Scendono in cinquanta, alle 11 del mattino, dal locale per Padova, sventolano i biglietti comperati a Mira, si spintonano un po’ con la polizia e per un paio d’ore rimangono lì, sulla banchina della stazione, mentre Casarini lancia slogan al megafono e sbeffeggia Galan, presidente del Veneto: «Di lui non parliamo, tanto non conta un c...». Un’ora di blocco per quattro treni in transito, poi torna tutto normale: «Ma il bello arriva domani. Concentramento alle 11, a Grisignano».

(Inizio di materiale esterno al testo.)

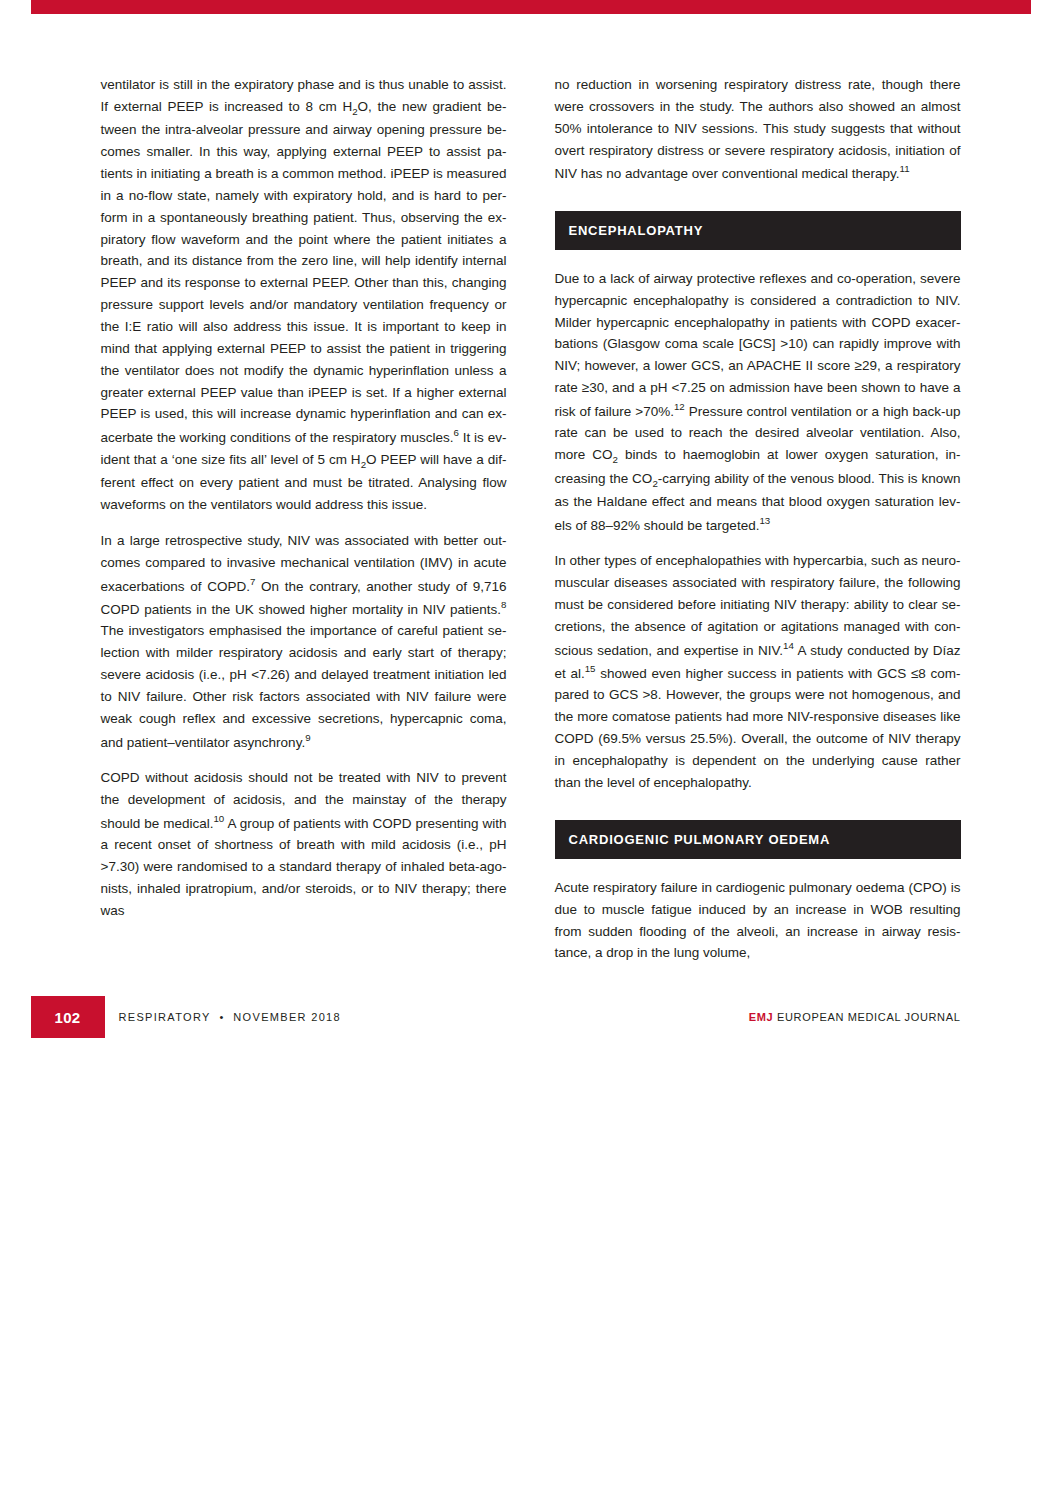ventilator is still in the expiratory phase and is thus unable to assist. If external PEEP is increased to 8 cm H2O, the new gradient between the intra-alveolar pressure and airway opening pressure becomes smaller. In this way, applying external PEEP to assist patients in initiating a breath is a common method. iPEEP is measured in a no-flow state, namely with expiratory hold, and is hard to perform in a spontaneously breathing patient. Thus, observing the expiratory flow waveform and the point where the patient initiates a breath, and its distance from the zero line, will help identify internal PEEP and its response to external PEEP. Other than this, changing pressure support levels and/or mandatory ventilation frequency or the I:E ratio will also address this issue. It is important to keep in mind that applying external PEEP to assist the patient in triggering the ventilator does not modify the dynamic hyperinflation unless a greater external PEEP value than iPEEP is set. If a higher external PEEP is used, this will increase dynamic hyperinflation and can exacerbate the working conditions of the respiratory muscles.6 It is evident that a ‘one size fits all’ level of 5 cm H2O PEEP will have a different effect on every patient and must be titrated. Analysing flow waveforms on the ventilators would address this issue.
In a large retrospective study, NIV was associated with better outcomes compared to invasive mechanical ventilation (IMV) in acute exacerbations of COPD.7 On the contrary, another study of 9,716 COPD patients in the UK showed higher mortality in NIV patients.8 The investigators emphasised the importance of careful patient selection with milder respiratory acidosis and early start of therapy; severe acidosis (i.e., pH <7.26) and delayed treatment initiation led to NIV failure. Other risk factors associated with NIV failure were weak cough reflex and excessive secretions, hypercapnic coma, and patient–ventilator asynchrony.9
COPD without acidosis should not be treated with NIV to prevent the development of acidosis, and the mainstay of the therapy should be medical.10 A group of patients with COPD presenting with a recent onset of shortness of breath with mild acidosis (i.e., pH >7.30) were randomised to a standard therapy of inhaled beta-agonists, inhaled ipratropium, and/or steroids, or to NIV therapy; there was
no reduction in worsening respiratory distress rate, though there were crossovers in the study. The authors also showed an almost 50% intolerance to NIV sessions. This study suggests that without overt respiratory distress or severe respiratory acidosis, initiation of NIV has no advantage over conventional medical therapy.11
Encephalopathy
Due to a lack of airway protective reflexes and co-operation, severe hypercapnic encephalopathy is considered a contradiction to NIV. Milder hypercapnic encephalopathy in patients with COPD exacerbations (Glasgow coma scale [GCS] >10) can rapidly improve with NIV; however, a lower GCS, an APACHE II score ≥29, a respiratory rate ≥30, and a pH <7.25 on admission have been shown to have a risk of failure >70%.12 Pressure control ventilation or a high back-up rate can be used to reach the desired alveolar ventilation. Also, more CO2 binds to haemoglobin at lower oxygen saturation, increasing the CO2-carrying ability of the venous blood. This is known as the Haldane effect and means that blood oxygen saturation levels of 88–92% should be targeted.13
In other types of encephalopathies with hypercarbia, such as neuromuscular diseases associated with respiratory failure, the following must be considered before initiating NIV therapy: ability to clear secretions, the absence of agitation or agitations managed with conscious sedation, and expertise in NIV.14 A study conducted by Díaz et al.15 showed even higher success in patients with GCS ≤8 compared to GCS >8. However, the groups were not homogenous, and the more comatose patients had more NIV-responsive diseases like COPD (69.5% versus 25.5%). Overall, the outcome of NIV therapy in encephalopathy is dependent on the underlying cause rather than the level of encephalopathy.
Cardiogenic Pulmonary Oedema
Acute respiratory failure in cardiogenic pulmonary oedema (CPO) is due to muscle fatigue induced by an increase in WOB resulting from sudden flooding of the alveoli, an increase in airway resistance, a drop in the lung volume,
102
Respiratory • November 2018
EMJ European Medical Journal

Grisignano è a metà strada fra Padova e Vicenza. Ed è il punto esatto da cui si dirama la rete che vuole boicottare i trasporti del materiale bellico statunitense. Per ora, qui, non c’è nulla di strano, salvo una bandiera della pace che sventola sulla banchina della stazione, un paio di poliziotti in borghese che guardano a vista tre pacifisti, e tre pacifisti (due professoresse e un impiegato) che guardano a vista un treno merci fermo sui binari più lontani. Lì di solito vengono caricati i convogli diretti a Camp Darby. Ma oggi non c’è nessun movimento, e non sembra che gli americani abbiano intenzione di far partire un altro dei loro venti treni che mancano all’appello: «Noi stiamo qui ugualmente. Se si muove qualcosa, diamo l’allarme». Non importa a chi arriva l’allarme. Importa che a Padova, nelle stanzette di Radio Sherwood, la notizia arrivi presto e venga diffusa in fretta. Al resto ci penseranno quelli della rete. Che da parecchi paesi e paesini attraversati dalle ferrovie che dal Veneto arrivano in Toscana hanno già dato la disponibilità a entrare in azione. Sono attivisti dei centri sociali, sindacalisti, militanti di associazioni cattoliche. Telefonano, scrivono, chiamano per dire di voler fare qualcosa. E qualcosa faranno, senza doversi necessariamente stendere sui binari. Perché ci sono espedienti alternativi per rallentare la corsa dei treni. E a diffonderli sono molti "ferrovieri disobbedienti" che continuano a indicare strategie nuove. A Radio Sherwood, per esempio, seguitano ad arrivare istruttive e-mail dedicate ai tanti modi per far scattare i semafori rossi con il semplice uso di un temperino, e bloccare -almeno per un po’- i convogli. Poi ci sono vedette sparse dappertutto, che da qualche giorno studiano i possibili percorsi alternativi dei treni, che tengono d’occhio i binari morti dove spesso viene parcheggiato il materiale bellico. Grazie a loro, per esempio, lunedì notte si è saputo che uno dei due treni partiti da Grisignano e fermato strategicamente nella campagna mantovana si stava muovendo per Pisa.

Tutto pronto, dunque, ammesso che dopo le manifestazioni previste per oggi, Trenitalia ed esercito americano non decidano di cambiare strategia e mutare il percorso dei treni: «Ma anche se lo faranno, siamo pronti» fa sapere Casarini. I suoi osservatori triestini hanno notato "movimenti strani" al confine fra Italia e Slovenia: «Il loro piano B l’abbiamo già smascherato. Vogliono far arrivare le armi in Turchia passando per l’ex Jugoslavia, la Romania e la Bulgaria. Li fermeremo anche lì». E se non ci riusciranno in Italia, ci proveranno all’estero. Il movimento "globala" di Lubiana (Slovenia) è allertato. Con Bucarest e Sofia sono in corso contatti. Se non bastasse, c’è l’altra opzione tattica che Casarini ha battezzato «un freno alla guerra». Si tratta, semplicemente, di salire su un treno, e magari in aperta campagna tirare la leva del freno di emergenza. Due sconosciuti l’hanno già fatto lunedì sera. I più non sono d’accordo visto che non serve a bloccare il trasporto bellico: ma fa rumore lo stesso.